◆ **REQUIREMENT A**
Could you quote the listing word for word, starting at the line that contains "phylum: Chordata" and ending at the end of the listing, with both ends included and the pictures left out?

◆ **EXCERPTED TEXT**
= = =
Thinking about food, for example, we have to acknowledge the enormous complexity of the world’s food systems, and the ways in which the diets and preferences of the majority of consumers have been and continue to be manipulated by profit-oriented corporations.  We should acknowledge too, however, the potential power of insights such as that from Michael Pollan, who managed to condense into just seven words an entire ethos of health and sustainable living: “Eat food.  Not too much.  Mostly plants.” What might achieved by the indefatigable promulgation of this simple entreaty? 

And, thinking about housing, consider the following[1]:



Here we have a graphical image of the various functions performed with respect to Maslow’s notion of ‘shelter’.  It is immediately clear that a ‘home’ is a great deal more than just ‘shelter’.  But how many of these functions – these needs, these wants, these demands – can only be met by a ‘house’?  If, wearing our design hats, we think about how we might best meet these (perfectly legitimate) wishes, we might well come up with not just a different but a better solution than the bubble-dependent system that we have at present.
= = =
◆ **MATERIAL PROVIDED**
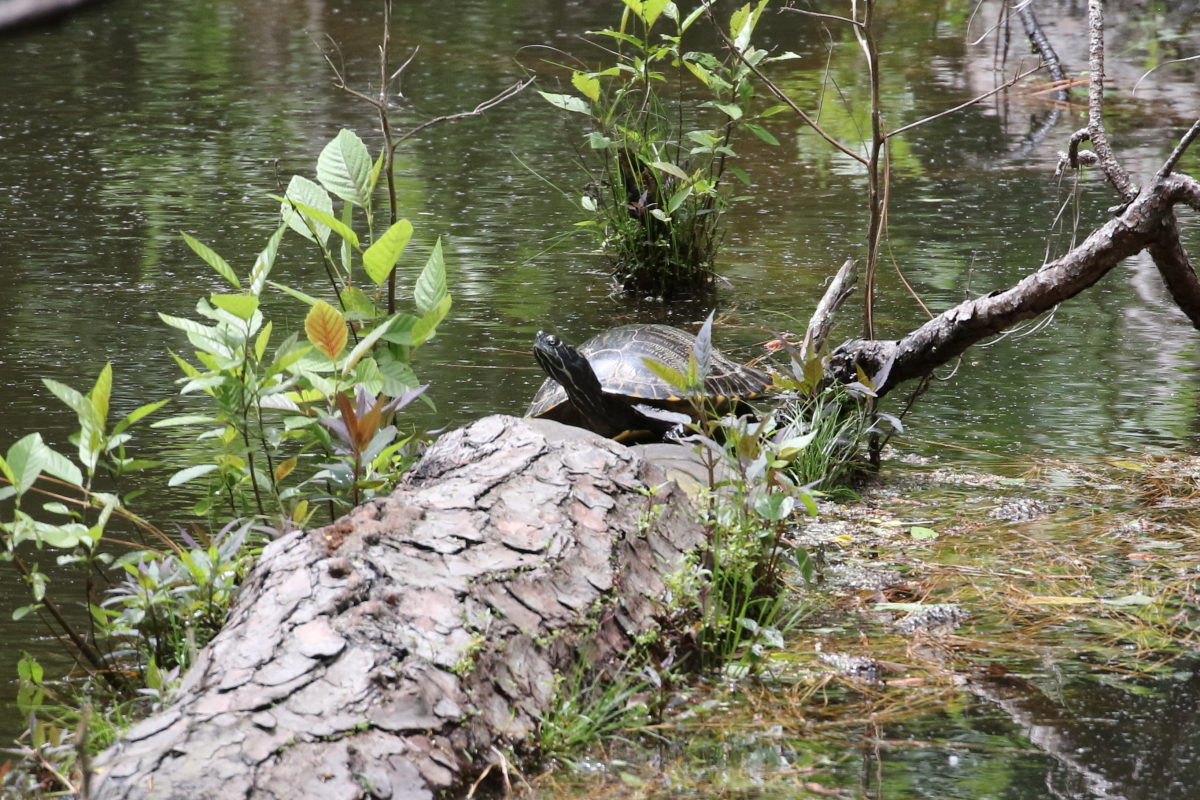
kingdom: Animalia
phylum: Chordata
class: Testudines
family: Emydidae
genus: Pseudemys
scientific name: Pseudemys concinna
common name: Eastern river cooter
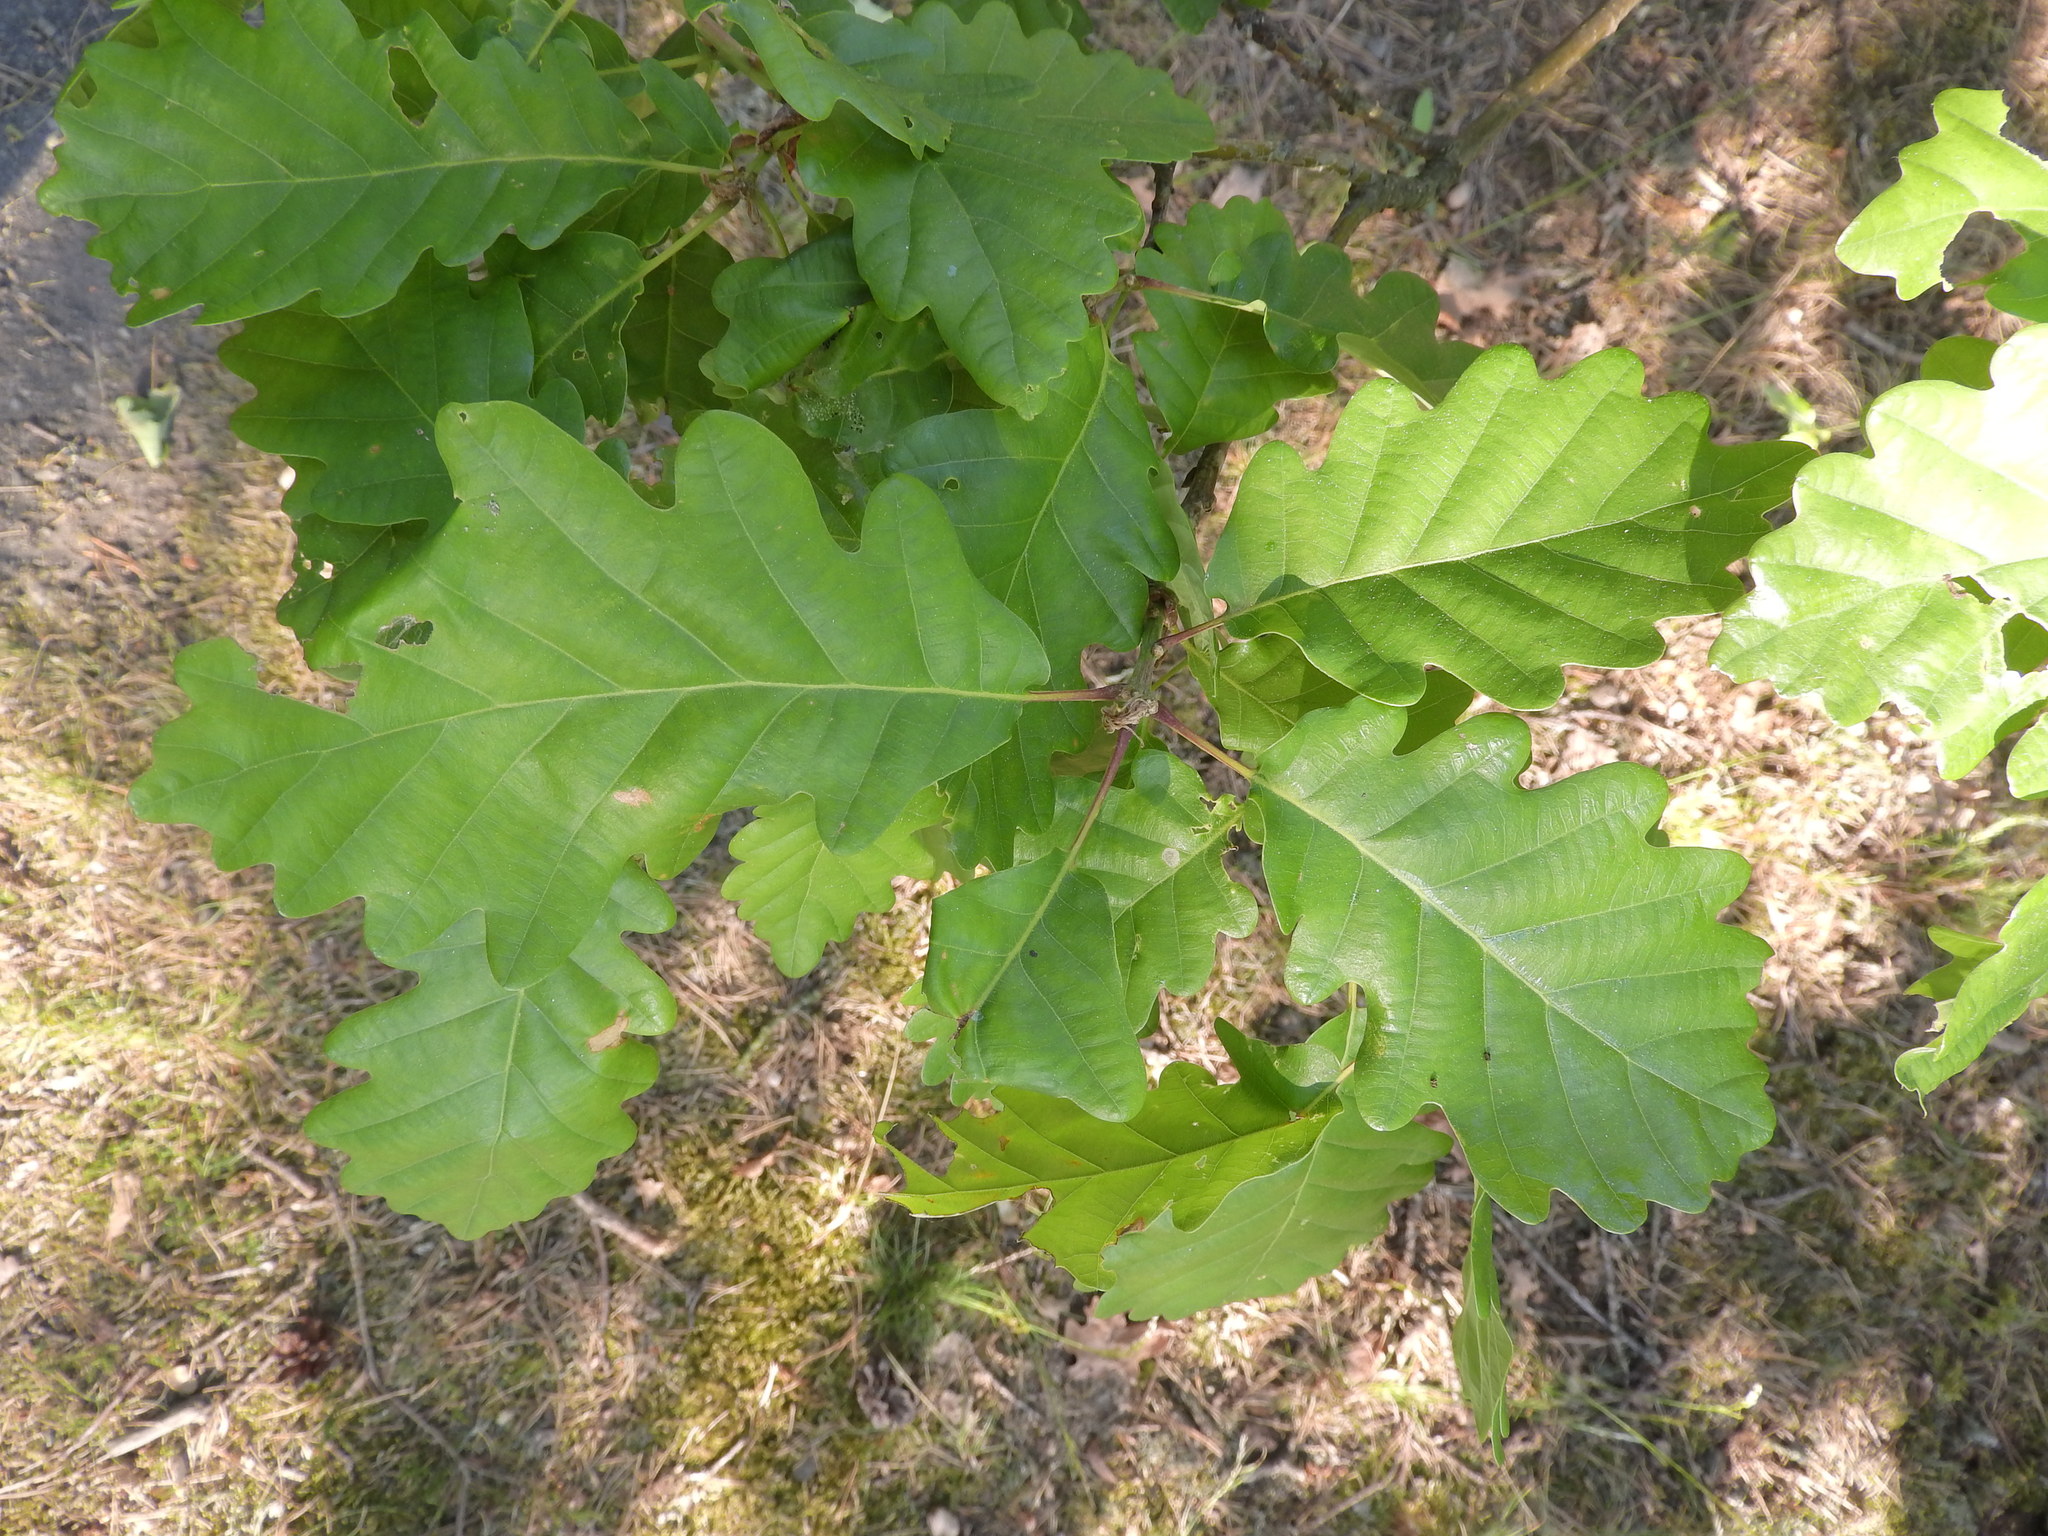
= = =
◆ **REQUIREMENT B**
Can you rewrite the passage on housing starting at "And, thinking about" and ending at "have at present.", putting "planning caps" in place of "design hats"?

◆ **WORKED ANSWER A**
phylum: Chordata
class: Testudines
family: Emydidae
genus: Pseudemys
scientific name: Pseudemys concinna
common name: Eastern river cooter

◆ **WORKED ANSWER B**
And, thinking about housing, consider the following[1]:



Here we have a graphical image of the various functions performed with respect to Maslow’s notion of ‘shelter’.  It is immediately clear that a ‘home’ is a great deal more than just ‘shelter’.  But how many of these functions – these needs, these wants, these demands – can only be met by a ‘house’?  If, wearing our planning caps, we think about how we might best meet these (perfectly legitimate) wishes, we might well come up with not just a different but a better solution than the bubble-dependent system that we have at present.